CMA is currently trading at a 42% discount

J.P Morgan - Price Target: S$2.35

Company description
CapitaMalls Asia is an integrated real estate company purely focused on the development, operation and investment management of shopping malls across Asia. CMA has interests in and manages a portfolio of 94 retail properties across 49 cities in Singapore, China, Malaysia, Japan and India. CMA is part of the CapitaLand group.

Key drivers of performance in an equity market recovery
We believe that the performance of CMA’s China portfolio will be the key share price driver in the coming year. With 3 malls, accounting for 28% of CMA’s China NAV, to be opened by 4Q11, more than 40% of the group’s China NAV will be operational in 2012. This together with stable and strong same store NPI growth of c. 20% and a stabilizing cost base, we do see the group more than double its China income in 2012 and achieving a 30% core earnings growth in 2012.

How much recovery has already been priced in, what are the key metrics?
The stock is currently trading at a 42% discount to our SOTP valuation of S$2.35/unit, and0.9x historical book. In fact, if we were to value the listed part of CMA at current market value, the implied discount to the unlisted book is 27%, an undemanding level that has priced in certain execution risk in our view.

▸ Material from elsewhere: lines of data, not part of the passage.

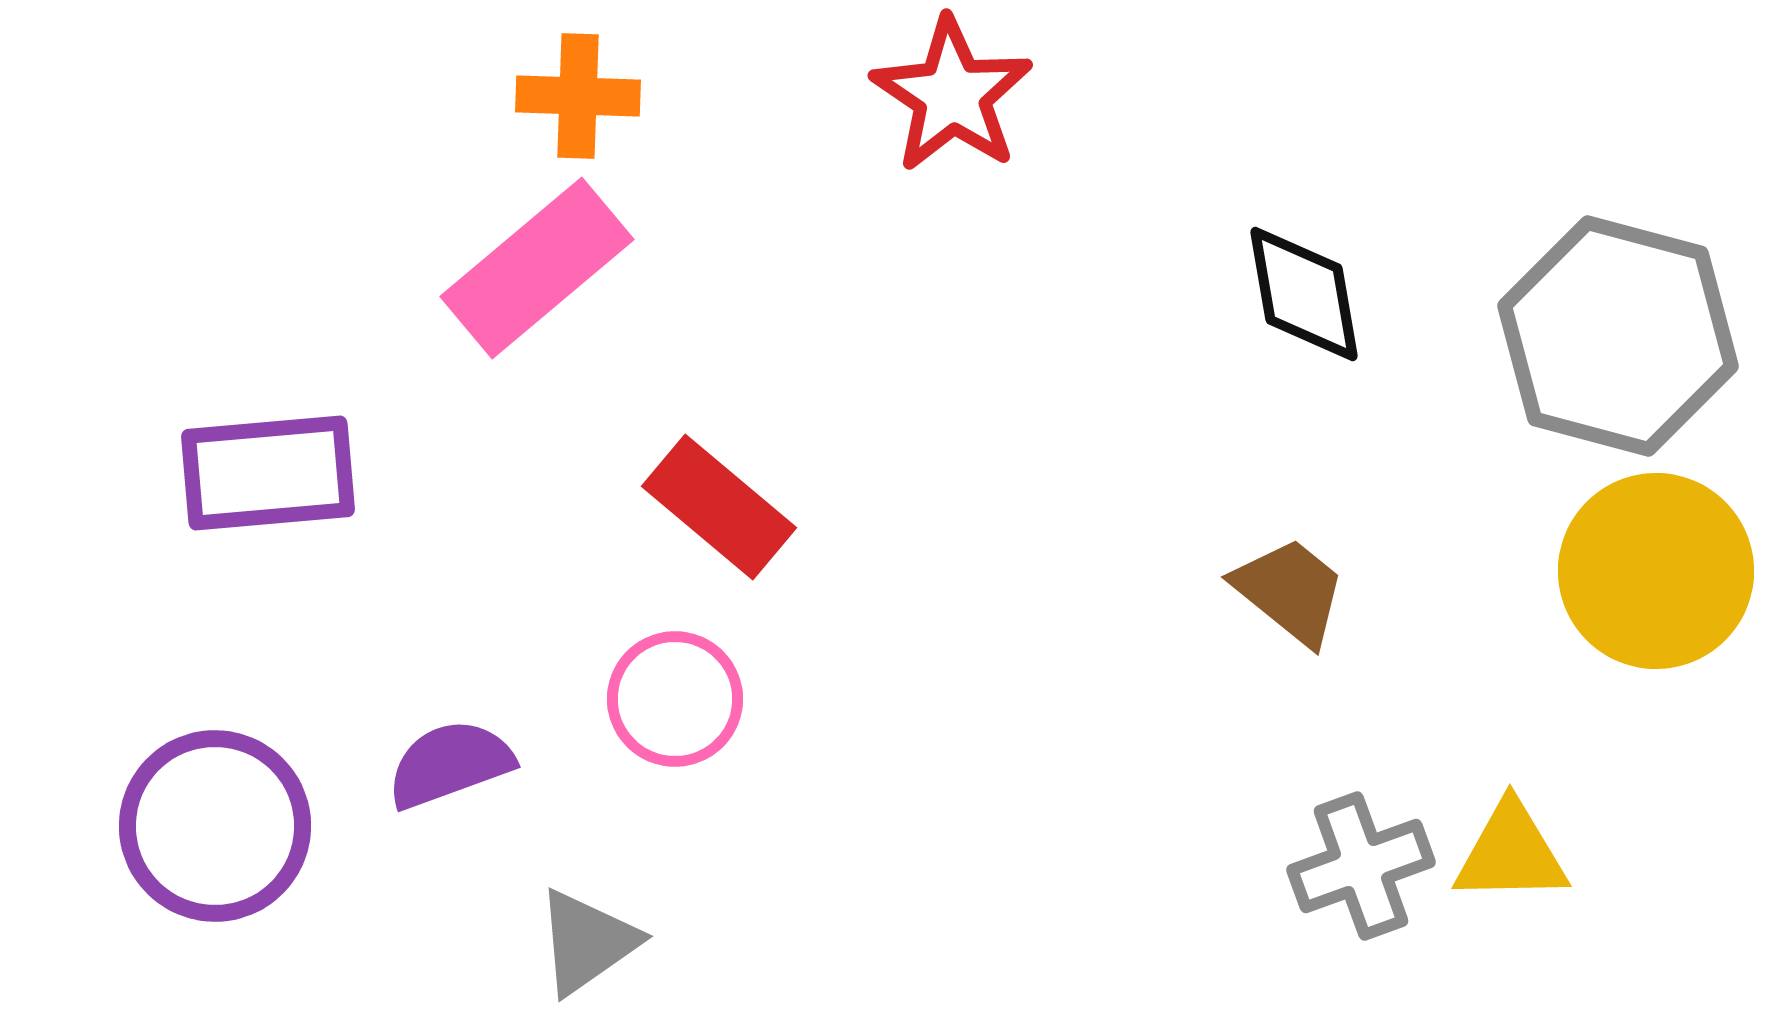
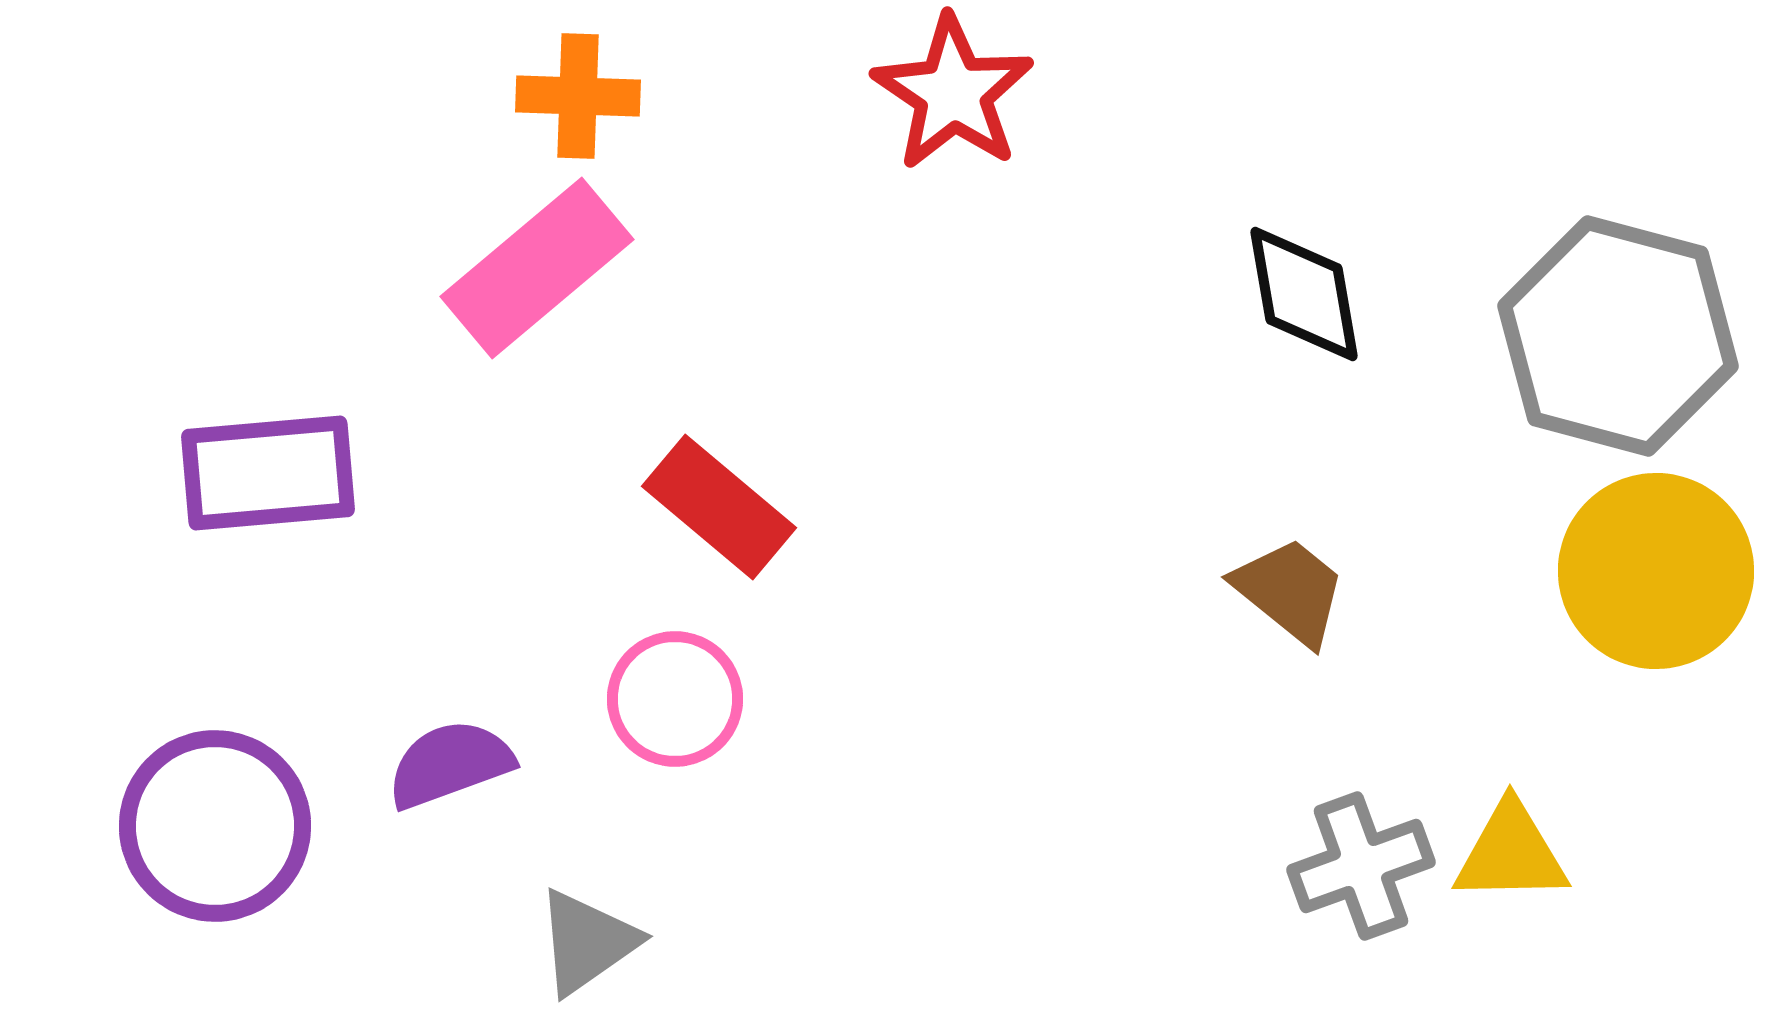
red star: moved 1 px right, 2 px up
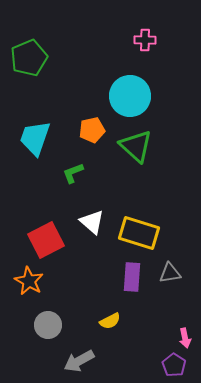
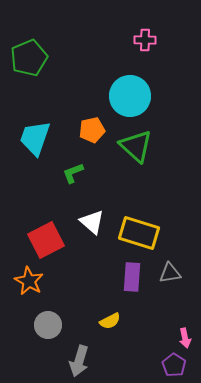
gray arrow: rotated 44 degrees counterclockwise
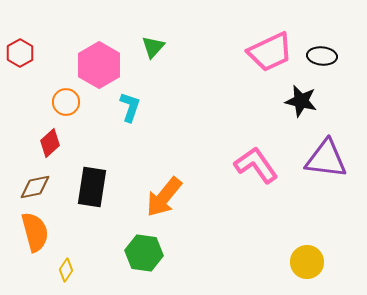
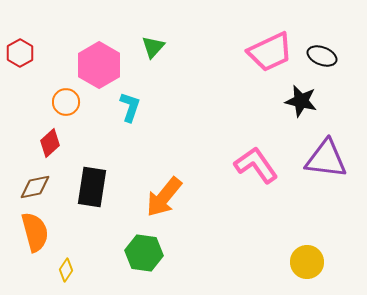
black ellipse: rotated 16 degrees clockwise
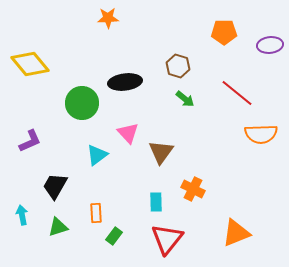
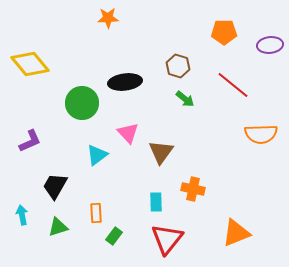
red line: moved 4 px left, 8 px up
orange cross: rotated 15 degrees counterclockwise
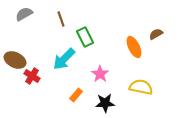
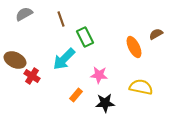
pink star: moved 1 px left, 1 px down; rotated 30 degrees counterclockwise
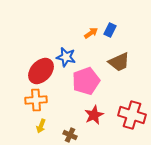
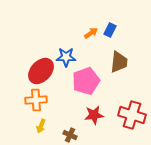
blue star: rotated 12 degrees counterclockwise
brown trapezoid: rotated 60 degrees counterclockwise
red star: rotated 18 degrees clockwise
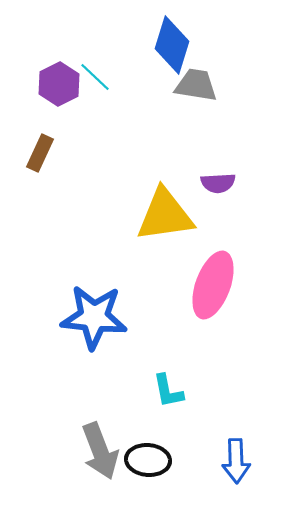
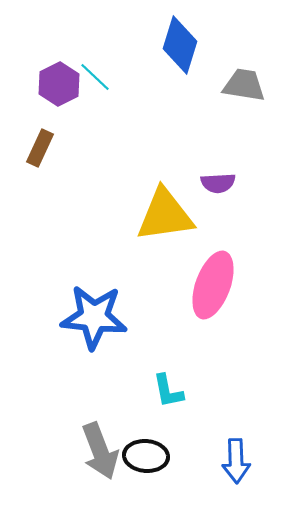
blue diamond: moved 8 px right
gray trapezoid: moved 48 px right
brown rectangle: moved 5 px up
black ellipse: moved 2 px left, 4 px up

Where’s the earnings risk for 2012?
Our call is predicated on the view that the operation in CMA’s China portfolio will start to stabilize in the next 12 months with cost well contained. The challenging operating environment for the sector and the risks of further cost escalation would be the key risks in our view for the group's earnings outlook.

Price target and key recovery risks
Our Dec-12 price target is based off our SOTP valuation at S$2.35/share. Key risks to our rating and price target include the group's inability to turn around the China operations in the next 6-12 months and the group's inability to deploy surplus capital.